Fina Casalderrey is one of Galicia’s most successful writers of children’s and young adult fiction and taught for many years at secondary level. She has published more than forty books and twice been nominated for the Astrid Lindgren Memorial Award (in 2010 and 2012). In 1996 she was awarded the Spanish National Prize for Literature for The Mystery of Lúa’s Children. Her works have been included in the White Ravens Catalogue (Marriage Forbidden, Papa! and Who Wants to Adopt Me?). She has also written on Galician gastronomy. Her works have been translated widely inside Spain, and into English, French, Italian, Korean and Portuguese.

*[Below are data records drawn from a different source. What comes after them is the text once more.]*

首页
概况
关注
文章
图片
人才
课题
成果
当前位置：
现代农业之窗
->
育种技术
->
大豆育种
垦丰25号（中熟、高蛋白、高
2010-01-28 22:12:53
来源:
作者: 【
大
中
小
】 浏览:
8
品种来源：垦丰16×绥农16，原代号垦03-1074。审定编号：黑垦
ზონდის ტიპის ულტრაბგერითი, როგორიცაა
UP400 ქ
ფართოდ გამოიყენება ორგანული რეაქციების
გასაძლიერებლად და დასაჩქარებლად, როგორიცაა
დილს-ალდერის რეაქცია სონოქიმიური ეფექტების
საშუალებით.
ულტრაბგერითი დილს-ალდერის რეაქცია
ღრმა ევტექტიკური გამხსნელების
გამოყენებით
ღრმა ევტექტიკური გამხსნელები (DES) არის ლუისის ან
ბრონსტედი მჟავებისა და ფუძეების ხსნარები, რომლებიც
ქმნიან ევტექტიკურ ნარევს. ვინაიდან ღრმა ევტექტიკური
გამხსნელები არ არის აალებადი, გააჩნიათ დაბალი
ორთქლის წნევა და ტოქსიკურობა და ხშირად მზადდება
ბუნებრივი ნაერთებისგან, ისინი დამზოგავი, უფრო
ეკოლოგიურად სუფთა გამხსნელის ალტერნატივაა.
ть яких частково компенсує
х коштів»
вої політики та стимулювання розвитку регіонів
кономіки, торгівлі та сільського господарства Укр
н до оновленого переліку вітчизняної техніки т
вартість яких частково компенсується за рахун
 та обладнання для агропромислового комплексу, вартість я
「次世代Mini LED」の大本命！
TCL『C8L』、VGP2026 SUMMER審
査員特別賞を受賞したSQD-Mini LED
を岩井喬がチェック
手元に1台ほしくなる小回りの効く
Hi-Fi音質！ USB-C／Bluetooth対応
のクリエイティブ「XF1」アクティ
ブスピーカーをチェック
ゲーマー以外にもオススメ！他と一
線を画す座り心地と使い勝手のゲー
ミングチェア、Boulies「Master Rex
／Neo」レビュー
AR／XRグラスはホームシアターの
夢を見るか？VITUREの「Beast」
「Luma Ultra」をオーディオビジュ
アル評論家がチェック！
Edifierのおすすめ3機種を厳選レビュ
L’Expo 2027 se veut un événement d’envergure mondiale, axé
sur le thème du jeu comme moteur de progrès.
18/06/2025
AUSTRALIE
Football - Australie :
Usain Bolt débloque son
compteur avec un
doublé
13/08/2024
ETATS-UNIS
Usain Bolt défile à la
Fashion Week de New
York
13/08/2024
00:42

Photograph © Mariano García
DOVE AND CUT THROAT synopsis
Dove and Cut Throat (176 pages) is one of Fina Casalderrey’s more recent novels, first published in 2007, which has been translated into Spanish. It is divided into twenty-two chapters. A teenager, André, is bullied at school by Raúl Pernas and others, and has difficulties knowing how to present himself in order to avoid problems. To a friend, Halima, he admits he needs help lifting himself off the ground from time to time; to others, he presents himself as more aggressive, someone they shouldn’t mess with. He has another friend he chats with on the Internet. Her chat-name is Dove, and he is Cut Throat.
DOVE AND CUT THROAT
‘Yeah, I like birds, so what? Just because I have a thing about them, don’t believe it, that’s another story. There’s stuff that won’t let me sleep, I’m warning you. Recently I’ve started getting up at night, going to the kitchen, grabbing the sharpest knife I can find and then heading straight for the exit with the aim of sticking the knife in the chest of whoever has hurt me at some point in my life. I have to be restrained because I’m out of my mind. There are times I even have to be tied with ropes until I calm down, just in case I succumb to another fit… I want you to know that accepting my friendship means belonging to a high-risk group because, I’m telling you, when I fly off the handle…’
I had to intimidate them somehow. School had turned into a place where I was failing on a daily basis. Every morning, when I went in, I looked at those walls and felt like running away, as if from fire. Putting up with all the abuse day after day was pretty hard, and there was no way I was going to bother my mother with all that nonsense. I quickly realized that at school it was your appearance that mattered.
When they found out I had a bird in my rucksack, I couldn’t let them spread that rumour about me being a softie, I couldn’t stand being humiliated all over again, so I used the same methods as Raúl Pernas and his gang. I put on a show. As a result of my outburst, there were fewer jokes, that’s for sure. As for Halima, she deserved an explanation, but where am I supposed to begin? Do I tell her, ‘The point is I’m a kind of swift, living in the air all the time, and if I fall to the ground, I need a helping hand to help me take flight again,’ or say, ‘It’s just I’m tired of playing the autistic parrot my grandpa saved’?